THE QUESTION

Nunca antes tivera um ponto de interrogação em suas irrecusáveis obviedades. A presença daquela locução adverbial invadira indiscretamente todo o cosmo das verdades sólidas e concretas. Logo ele que desde cedo fora jogado em um mundo dado como certo e imutável, um mundo que já existia antes dele e que continuaria perene depois dele. Logo ele que jamais lhe fora dado escolher o que fazer, o que pensar e o que sentir. Logo ele que sempre dormitara na calmaria das certezas certas e no assossegado estável das constâncias. Logo ele que seguia as normas postas e os caminhos já mapeados. Logo ele para quem o mundo era como era e que só lhe cabia moldar-se inerte e mansamente com a indolência comum dos preguiçosos. Logo ele...

Feito quem se espanta por um susto se viu tomado de um arrepio que lhe percorreu a pele inteira como se uma corrente elétrica lhe atravessasse o corpo e lhe estremecesse os músculos e agitasse os nervos, dando-lhe tremulações, palpitações e calafrios. E uma vibração até então em tempo algum sentida lhe sacudiu de um irremediável medo que não conseguia recusar. Todo seu mundo parecia desmoronar. Tudo que era tão maciço, robusto e rijo se desarranja e se desmantela como se fosse oco e preenchido apenas de ar.

Milhares de anos, de firmezas e de deuses são agora insuficientes para lhe sustentar. Como o desvairado de Nietzsche, passou a gritar para dentro questionando as correntes que o prendiam ao solo e os horizontes que limitavam as paisagens. Um enorme buraco abriu-se aos seus pés e todo seu mundo tão concreto, preciso e definido pareceu se esvair assim quase como quê de repente.

Inicialmente sentiu-se vertiginoso e vagando solto em uma profusão de ideias e pensamentos que lhe rodopiavam como um carrossel desgovernado. Passados os instantes iniciais foi se acalmando e vislumbrando veredas mentais nunca dantes imaginadas.

Voltado para dentro de si encontrou uma sensação de liberdade ancestral e nostálgica, e se viu experimentando pela primeira vez desde que se conhece como gente um deleite e um gozo semelhantes aos que sentem os libertados. Se previamente se agarrara ao peso das certezas e dos acatamentos, agora vivenciava leveza das dúvidas desacorrentadas das respostas incontestáveis. E vibrou de arrematado júbilo ao descortinar em si mesmo toda uma potência antes sonegada: o poder de questionar, interpelar e demandar.

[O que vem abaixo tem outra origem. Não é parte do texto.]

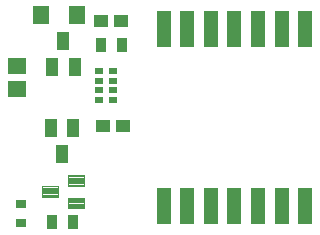
<source format=gbs>
G75*
%MOIN*%
%OFA0B0*%
%FSLAX25Y25*%
%IPPOS*%
%LPD*%
%AMOC8*
5,1,8,0,0,1.08239X$1,22.5*
%
%ADD10R,0.03550X0.05124*%
%ADD11R,0.03550X0.02762*%
%ADD12R,0.06400X0.05400*%
%ADD13R,0.04731X0.04337*%
%ADD14R,0.02959X0.02369*%
%ADD15R,0.04337X0.05912*%
%ADD16C,0.00394*%
%ADD17R,0.05124X0.12211*%
%ADD18R,0.05400X0.06400*%
D10*
X0019381Y0008500D03*
X0026467Y0008500D03*
X0035581Y0067300D03*
X0042667Y0067300D03*
D11*
X0009124Y0008150D03*
X0009124Y0014450D03*
D12*
X0007724Y0052700D03*
X0007724Y0060500D03*
D13*
X0035778Y0075300D03*
X0042470Y0075300D03*
X0042870Y0040500D03*
X0036178Y0040500D03*
D14*
X0034863Y0049176D03*
X0034863Y0052325D03*
X0034863Y0055475D03*
X0034863Y0058624D03*
X0039785Y0058624D03*
X0039785Y0055475D03*
X0039785Y0052325D03*
X0039785Y0049176D03*
D15*
X0026464Y0039831D03*
X0018984Y0039831D03*
X0022724Y0031169D03*
X0019384Y0059969D03*
X0026864Y0059969D03*
X0023124Y0068631D03*
D16*
X0024693Y0024014D02*
X0024693Y0020466D01*
X0024693Y0024014D02*
X0029817Y0024014D01*
X0029817Y0020466D01*
X0024693Y0020466D01*
X0024693Y0020859D02*
X0029817Y0020859D01*
X0029817Y0021252D02*
X0024693Y0021252D01*
X0024693Y0021645D02*
X0029817Y0021645D01*
X0029817Y0022038D02*
X0024693Y0022038D01*
X0024693Y0022431D02*
X0029817Y0022431D01*
X0029817Y0022824D02*
X0024693Y0022824D01*
X0024693Y0023217D02*
X0029817Y0023217D01*
X0029817Y0023610D02*
X0024693Y0023610D01*
X0024693Y0024003D02*
X0029817Y0024003D01*
X0024693Y0016534D02*
X0024693Y0012986D01*
X0024693Y0016534D02*
X0029817Y0016534D01*
X0029817Y0012986D01*
X0024693Y0012986D01*
X0024693Y0013379D02*
X0029817Y0013379D01*
X0029817Y0013772D02*
X0024693Y0013772D01*
X0024693Y0014165D02*
X0029817Y0014165D01*
X0029817Y0014558D02*
X0024693Y0014558D01*
X0024693Y0014951D02*
X0029817Y0014951D01*
X0029817Y0015344D02*
X0024693Y0015344D01*
X0024693Y0015737D02*
X0029817Y0015737D01*
X0029817Y0016130D02*
X0024693Y0016130D01*
X0024693Y0016523D02*
X0029817Y0016523D01*
X0016031Y0016726D02*
X0016031Y0020274D01*
X0021155Y0020274D01*
X0021155Y0016726D01*
X0016031Y0016726D01*
X0016031Y0017119D02*
X0021155Y0017119D01*
X0021155Y0017512D02*
X0016031Y0017512D01*
X0016031Y0017905D02*
X0021155Y0017905D01*
X0021155Y0018298D02*
X0016031Y0018298D01*
X0016031Y0018691D02*
X0021155Y0018691D01*
X0021155Y0019084D02*
X0016031Y0019084D01*
X0016031Y0019477D02*
X0021155Y0019477D01*
X0021155Y0019870D02*
X0016031Y0019870D01*
X0016031Y0020263D02*
X0021155Y0020263D01*
D17*
X0056502Y0013772D03*
X0064376Y0013772D03*
X0072250Y0013772D03*
X0080124Y0013772D03*
X0087998Y0013772D03*
X0095872Y0013772D03*
X0103746Y0013772D03*
X0103746Y0072828D03*
X0095872Y0072828D03*
X0087998Y0072828D03*
X0080124Y0072828D03*
X0072250Y0072828D03*
X0064376Y0072828D03*
X0056502Y0072828D03*
D18*
X0027524Y0077500D03*
X0015524Y0077500D03*
M02*

</source>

Por quê? Por que as coisas são como são? Por que penso assim? Por que não de outra maneira? Por que faço isso ou não faço aquilo? Por quê? Por quê? Por quê?... Quando então se deu conta já havia se levantado, escovado os dentes e tomado banho. Não havia sentido nenhum esforço ou enfado. Sequer sabia os minutos já percorridos, pois o tempo é para ser vivido e não para ser contado. Que importância tem um segundo a mais ou um segundo a menos? Parecia que séculos tinham saído de cima dos seus ombros. Tudo se afigurava hoje tão diferente.

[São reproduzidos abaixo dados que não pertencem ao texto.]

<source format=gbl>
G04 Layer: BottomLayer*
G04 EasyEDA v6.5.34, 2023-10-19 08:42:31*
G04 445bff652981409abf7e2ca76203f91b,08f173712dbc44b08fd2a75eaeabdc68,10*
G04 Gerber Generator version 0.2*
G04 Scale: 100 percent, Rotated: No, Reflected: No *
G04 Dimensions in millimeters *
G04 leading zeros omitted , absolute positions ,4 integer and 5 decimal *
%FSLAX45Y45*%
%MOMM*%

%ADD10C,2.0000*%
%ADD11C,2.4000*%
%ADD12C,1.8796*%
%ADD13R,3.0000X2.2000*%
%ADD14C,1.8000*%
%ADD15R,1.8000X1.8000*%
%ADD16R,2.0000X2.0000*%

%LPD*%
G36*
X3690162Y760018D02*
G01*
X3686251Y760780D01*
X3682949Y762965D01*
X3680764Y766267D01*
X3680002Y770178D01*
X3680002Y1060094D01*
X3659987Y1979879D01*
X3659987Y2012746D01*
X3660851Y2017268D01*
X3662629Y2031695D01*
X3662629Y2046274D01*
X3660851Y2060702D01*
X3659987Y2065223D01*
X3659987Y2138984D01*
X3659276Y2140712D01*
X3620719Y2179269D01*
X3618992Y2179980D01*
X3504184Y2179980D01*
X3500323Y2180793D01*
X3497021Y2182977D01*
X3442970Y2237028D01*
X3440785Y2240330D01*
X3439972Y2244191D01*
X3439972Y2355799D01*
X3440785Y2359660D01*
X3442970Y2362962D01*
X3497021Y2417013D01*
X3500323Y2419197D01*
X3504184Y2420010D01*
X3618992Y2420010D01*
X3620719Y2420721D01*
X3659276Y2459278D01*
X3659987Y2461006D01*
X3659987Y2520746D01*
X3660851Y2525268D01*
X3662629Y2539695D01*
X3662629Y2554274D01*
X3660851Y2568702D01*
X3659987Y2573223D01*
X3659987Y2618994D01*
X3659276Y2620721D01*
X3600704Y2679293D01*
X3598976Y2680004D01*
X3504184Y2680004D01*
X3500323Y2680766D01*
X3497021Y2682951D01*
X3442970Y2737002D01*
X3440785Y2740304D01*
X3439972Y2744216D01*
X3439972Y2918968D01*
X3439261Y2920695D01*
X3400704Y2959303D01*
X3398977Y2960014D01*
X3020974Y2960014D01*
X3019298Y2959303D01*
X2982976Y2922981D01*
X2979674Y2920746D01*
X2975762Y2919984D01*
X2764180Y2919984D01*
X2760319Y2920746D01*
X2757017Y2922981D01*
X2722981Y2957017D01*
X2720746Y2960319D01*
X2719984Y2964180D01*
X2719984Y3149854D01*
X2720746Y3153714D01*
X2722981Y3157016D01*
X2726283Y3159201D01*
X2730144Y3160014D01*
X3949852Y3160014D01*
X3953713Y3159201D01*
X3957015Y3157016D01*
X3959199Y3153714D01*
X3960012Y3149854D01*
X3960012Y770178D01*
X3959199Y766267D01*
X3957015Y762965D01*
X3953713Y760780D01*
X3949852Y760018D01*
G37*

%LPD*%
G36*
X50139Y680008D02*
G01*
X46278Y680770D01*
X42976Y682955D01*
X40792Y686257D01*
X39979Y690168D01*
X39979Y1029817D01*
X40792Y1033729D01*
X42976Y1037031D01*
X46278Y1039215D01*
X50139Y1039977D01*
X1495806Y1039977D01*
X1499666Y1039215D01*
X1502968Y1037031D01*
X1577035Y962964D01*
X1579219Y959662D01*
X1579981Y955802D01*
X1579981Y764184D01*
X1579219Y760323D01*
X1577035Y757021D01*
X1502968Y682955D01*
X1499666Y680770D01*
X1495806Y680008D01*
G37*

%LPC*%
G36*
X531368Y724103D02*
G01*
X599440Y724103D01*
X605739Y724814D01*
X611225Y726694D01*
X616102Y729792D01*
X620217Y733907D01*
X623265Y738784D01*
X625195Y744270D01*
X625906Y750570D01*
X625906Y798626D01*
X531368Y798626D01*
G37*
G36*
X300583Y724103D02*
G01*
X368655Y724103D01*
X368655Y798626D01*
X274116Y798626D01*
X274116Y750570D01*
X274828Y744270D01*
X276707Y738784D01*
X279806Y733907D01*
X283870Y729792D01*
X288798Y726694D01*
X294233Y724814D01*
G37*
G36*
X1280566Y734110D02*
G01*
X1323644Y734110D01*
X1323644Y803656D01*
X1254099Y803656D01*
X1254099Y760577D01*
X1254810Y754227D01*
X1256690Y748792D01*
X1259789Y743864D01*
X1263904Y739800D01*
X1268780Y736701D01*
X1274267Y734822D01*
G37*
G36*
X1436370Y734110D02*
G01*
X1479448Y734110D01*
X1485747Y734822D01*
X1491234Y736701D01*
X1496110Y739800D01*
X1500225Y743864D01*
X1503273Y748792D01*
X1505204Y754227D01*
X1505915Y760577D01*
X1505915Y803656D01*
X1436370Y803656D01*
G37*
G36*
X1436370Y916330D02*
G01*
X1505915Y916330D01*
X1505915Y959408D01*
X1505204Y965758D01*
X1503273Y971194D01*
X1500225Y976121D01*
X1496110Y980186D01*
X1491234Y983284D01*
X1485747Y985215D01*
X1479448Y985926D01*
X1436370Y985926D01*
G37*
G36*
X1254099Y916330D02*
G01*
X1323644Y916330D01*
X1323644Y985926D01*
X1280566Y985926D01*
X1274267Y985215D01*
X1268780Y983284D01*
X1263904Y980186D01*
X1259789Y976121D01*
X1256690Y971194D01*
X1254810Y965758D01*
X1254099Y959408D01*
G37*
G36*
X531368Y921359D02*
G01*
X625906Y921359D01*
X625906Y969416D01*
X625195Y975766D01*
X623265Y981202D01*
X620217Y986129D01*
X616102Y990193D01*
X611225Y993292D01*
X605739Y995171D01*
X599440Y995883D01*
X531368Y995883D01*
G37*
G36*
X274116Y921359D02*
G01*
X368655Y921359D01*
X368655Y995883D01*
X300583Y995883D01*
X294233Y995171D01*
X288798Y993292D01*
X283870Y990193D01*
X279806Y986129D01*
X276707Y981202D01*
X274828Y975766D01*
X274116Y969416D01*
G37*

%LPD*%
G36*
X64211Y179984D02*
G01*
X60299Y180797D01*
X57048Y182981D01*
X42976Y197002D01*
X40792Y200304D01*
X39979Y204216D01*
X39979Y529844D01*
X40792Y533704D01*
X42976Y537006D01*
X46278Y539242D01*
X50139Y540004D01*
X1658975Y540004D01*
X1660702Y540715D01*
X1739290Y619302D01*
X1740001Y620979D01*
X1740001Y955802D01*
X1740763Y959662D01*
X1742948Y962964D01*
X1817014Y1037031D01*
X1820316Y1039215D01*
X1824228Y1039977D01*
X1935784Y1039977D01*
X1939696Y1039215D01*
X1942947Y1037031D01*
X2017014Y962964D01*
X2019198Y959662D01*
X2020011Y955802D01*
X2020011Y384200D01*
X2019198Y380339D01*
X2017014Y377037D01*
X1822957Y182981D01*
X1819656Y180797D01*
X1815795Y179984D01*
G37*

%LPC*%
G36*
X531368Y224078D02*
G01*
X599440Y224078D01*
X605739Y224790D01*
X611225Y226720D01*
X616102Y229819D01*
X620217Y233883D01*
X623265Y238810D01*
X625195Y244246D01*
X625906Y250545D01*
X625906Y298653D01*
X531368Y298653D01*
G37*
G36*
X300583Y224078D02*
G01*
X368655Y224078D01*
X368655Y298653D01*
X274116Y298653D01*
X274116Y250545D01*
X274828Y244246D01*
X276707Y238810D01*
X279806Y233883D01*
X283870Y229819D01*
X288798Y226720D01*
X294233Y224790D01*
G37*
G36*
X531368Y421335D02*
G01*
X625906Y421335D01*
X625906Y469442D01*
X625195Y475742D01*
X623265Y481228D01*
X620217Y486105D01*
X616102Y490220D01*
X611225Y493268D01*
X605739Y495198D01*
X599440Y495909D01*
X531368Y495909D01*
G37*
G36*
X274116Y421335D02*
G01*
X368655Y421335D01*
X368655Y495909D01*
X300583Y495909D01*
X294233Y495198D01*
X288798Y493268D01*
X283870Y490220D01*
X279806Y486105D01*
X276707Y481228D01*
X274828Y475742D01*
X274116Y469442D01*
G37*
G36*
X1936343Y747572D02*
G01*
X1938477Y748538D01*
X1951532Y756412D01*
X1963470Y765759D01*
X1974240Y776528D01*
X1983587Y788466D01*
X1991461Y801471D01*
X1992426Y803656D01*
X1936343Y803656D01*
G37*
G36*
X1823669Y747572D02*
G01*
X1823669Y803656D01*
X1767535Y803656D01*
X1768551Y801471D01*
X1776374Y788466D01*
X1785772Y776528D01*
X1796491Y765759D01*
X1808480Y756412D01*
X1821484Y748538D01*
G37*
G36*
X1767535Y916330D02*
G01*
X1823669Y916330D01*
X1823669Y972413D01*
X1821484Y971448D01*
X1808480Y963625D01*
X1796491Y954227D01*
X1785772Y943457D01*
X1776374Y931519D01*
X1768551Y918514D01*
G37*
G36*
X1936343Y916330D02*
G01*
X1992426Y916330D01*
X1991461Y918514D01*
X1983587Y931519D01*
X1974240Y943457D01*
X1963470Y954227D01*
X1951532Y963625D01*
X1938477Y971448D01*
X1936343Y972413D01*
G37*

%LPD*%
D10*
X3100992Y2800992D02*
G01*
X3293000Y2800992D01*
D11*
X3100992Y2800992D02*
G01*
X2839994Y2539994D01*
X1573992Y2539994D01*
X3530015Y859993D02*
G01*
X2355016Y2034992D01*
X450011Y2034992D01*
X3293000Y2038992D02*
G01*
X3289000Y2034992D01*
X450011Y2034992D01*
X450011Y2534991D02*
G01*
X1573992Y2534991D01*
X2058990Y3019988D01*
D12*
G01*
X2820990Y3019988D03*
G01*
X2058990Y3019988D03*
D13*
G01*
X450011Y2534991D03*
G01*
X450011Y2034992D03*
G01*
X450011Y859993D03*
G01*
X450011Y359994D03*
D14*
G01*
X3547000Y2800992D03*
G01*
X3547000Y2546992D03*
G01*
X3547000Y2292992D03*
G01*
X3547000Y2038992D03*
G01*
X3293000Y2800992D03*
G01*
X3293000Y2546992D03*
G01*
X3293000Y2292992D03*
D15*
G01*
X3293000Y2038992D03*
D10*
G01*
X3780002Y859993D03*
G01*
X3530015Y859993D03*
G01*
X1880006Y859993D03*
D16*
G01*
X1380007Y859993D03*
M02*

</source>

Ligou para o trabalho avisando que ia faltar por não estar se sentindo bem, deve ter sido o jantar de ontem à noite – alegou. Vestiu uma camiseta básica de cor branca com uma calça jeans gasta, calçou um par de tênis e desceu pelas escadas, evitando o elevador e seus primeiros bons-dias insossos. Na rua, ao invés de seguir em frente como de costume, desta vez dobrou à esquerda e mergulhou na vida em meio a asfaltos, prédios e calçadas, com a incerteza se iria voltar.